Brief 1
State whether each statement agrees with the passage on Grafton manor below, answering yes or no and quoting the deciding words from the passage: (a) The abbey of Notre Dame de Grestain sold the manor in 1348 to raise funds. (b) By 1650 only the main house remained standing. (c) Godwin, who held the manor at the Conquest, had the status of a thane.
Brief 2
Carry on the passage on Grafton manor below from its final sentence, writing the next part in the same style.

Passage given
_ _ _ _ _ _ _

This last piece of evidence might support the idea of poor construction in the time of Henry VIII. If the lime was mixed with readily available soil rather than troubling to bring in sand, this might explain the constant repairs over the century. This is curious. Sand is a common enough material and could have easily been carted from a few miles away without adding significantly to the expense. This sound suspiciously like a builder implementing a cheap shortcut and a lack of supervision.

At any rate the old mansion only had a few years left. In December 1643 was captured by Parliamentary troops, who, after looting the house of its valuable contents, set fire to the building. In 1650 it was reported that only outbuildings remained - a stable, brewhouse, buttery and kitchen.

A new house was built circa 1661 and it appears from a plan drawn in 1725 that some Tudor elements of the old building were incorporated in the new one. Of the house inhabited at the time of the Woodvilles (as with so many 15th century buildings) there is no trace at all.


Friday 20 November 2015

Grafton

The Grafton Manor was a small one of about 1300 acres and not, according to the Domesday assessment, a wealthy one. It was assessed at four-fifths of one hide, and to put that into perspective it was generally reckoned that 5 hides would support a Saxon thane. Godwin, the man who held it at the Conquest was a freeholder, but had no higher status.

By 1086 the manor was one of the plentiful landholdings of Robert, Count of Mortain. His son William granted the manor at some date before 1106 to the abbey of Notre Dame de Grestain, located by the River Seine estuary. The abbot therefore became the tenant-in-chief. The land was sub-let to other tenants while the abbey enjoyed the income.

In 1348 the abbey sold the manor in order to raise funds. It passed through a middleman in a complex financial transaction to Sir Michael de la Pole. He was a very successful, and by this time hugely wealthy, Hull merchant. His descendants were to play a large role in English politics in the 15th century.

The Woodvilles first make their appearance in a Grafton context because of a dispute between Walter de Woodville and the Abbot of Grestain in 1235. Walter de Woodville apparently controlled the Court of Cleyly Hundred and believed that the Abbot, as tenant of Grafton, should be subject to his court. The Abbot thought otherwise and the matter was contested, eventually being resolved in the abbot's favour in 1316. It is tantalising to wonder how matters were dealt with over a period of 80 years but documentary evidence is silent. In 1316 the charter released the abbot and his tenants from suit at the Hundred Court. The grant was signed by John de Woodville, son of Walter de Woodville. I can only assume that this Walter de Woodville was not the Walter de Woodville of 1235.

This does at least show us that the Woodville family were already established in the area, although at this time they had no connection with Grafton itself.

_ _ _ _ _ _ _

Given records
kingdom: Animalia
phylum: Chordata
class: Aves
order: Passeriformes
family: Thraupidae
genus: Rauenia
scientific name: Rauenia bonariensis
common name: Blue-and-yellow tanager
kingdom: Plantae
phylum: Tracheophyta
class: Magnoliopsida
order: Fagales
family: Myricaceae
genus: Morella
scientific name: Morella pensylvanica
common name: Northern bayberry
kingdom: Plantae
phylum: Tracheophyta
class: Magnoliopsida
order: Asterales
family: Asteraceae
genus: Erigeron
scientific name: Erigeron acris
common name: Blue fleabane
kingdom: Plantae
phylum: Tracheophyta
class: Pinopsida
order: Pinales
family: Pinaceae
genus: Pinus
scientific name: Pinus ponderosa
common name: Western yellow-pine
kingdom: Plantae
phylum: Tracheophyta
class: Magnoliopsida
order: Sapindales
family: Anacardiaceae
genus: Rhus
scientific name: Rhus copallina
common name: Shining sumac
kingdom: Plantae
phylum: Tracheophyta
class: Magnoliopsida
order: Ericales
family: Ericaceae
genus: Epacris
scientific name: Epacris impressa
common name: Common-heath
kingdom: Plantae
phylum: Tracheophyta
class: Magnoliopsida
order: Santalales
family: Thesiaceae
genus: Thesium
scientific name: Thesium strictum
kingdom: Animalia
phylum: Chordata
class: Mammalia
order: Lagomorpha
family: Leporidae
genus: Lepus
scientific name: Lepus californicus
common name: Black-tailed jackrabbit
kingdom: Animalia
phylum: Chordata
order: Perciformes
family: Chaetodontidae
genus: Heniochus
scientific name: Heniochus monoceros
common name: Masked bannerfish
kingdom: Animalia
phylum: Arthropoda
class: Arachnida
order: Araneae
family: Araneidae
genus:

_ _ _ _ _ _ _

Expected answer 1
(a) Yes: "In 1348 the abbey sold the manor in order to raise funds."
(b) No: "In 1650 it was reported that only outbuildings remained - a stable, brewhouse, buttery and kitchen."
(c) No: "Godwin, the man who held it at the Conquest was a freeholder, but had no higher status."

Expected answer 2
Sir Richard Woodville probably settled here after his marriage to Jacqueline, duchess of Bedford after 1436 and leased the manor from the de la Poles. In 1440, he and his wife were able to purchase the manor from the de la Pole family. It was used as surety for two loans totalling 900 marks - £600, so it seems reasonable to assume that this was the purchase price. The annul value of the manor at that time was £24, and if that was the only source of income it would take 25 years to pay off. As it turned out he came into an inheritance a year later that considerably improved his income.

His father died in 1441 and Sir Richard came into the Woodville inheritance. This included several manors in the Cleyly Hundred and other estates in South Northamptonshire and Bedfordshire, as well as The Mote in Kent, his father's residence. I should mention here that Sir Richard's father was in the junior Woodville line, but after the death of his half brother Thomas in 1435, came into the Woodville inheritance.

The Woodville connection with Grafton was therefore within the lifetimes of the protagonists in the Woodville saga of the 15th century.

After Earl Rivers was executed in 1469 the house and manor passed to his son Anthony, who in turn was executed in 1483. Anthony left no heirs and the land and title passed to his younger brother Richard ho died in 1491, also without issue. He wiled the estate to his cousin, Thomas Grey, marquess of Dorset and it stayed in this family until 1527 when the second marquess of Dorset negotiated an exchange of manors with Henry VIII. Thereafter it was a royal manor until 1706 when it became the property of the second duke of Grafton.

Grafton village is still very small. It tops rising ground above the Tove Valley to the east. Part of the village lines the east side of the Old Stratford to Northampton with a few houses beyond. The village appears to have escaped any post war development.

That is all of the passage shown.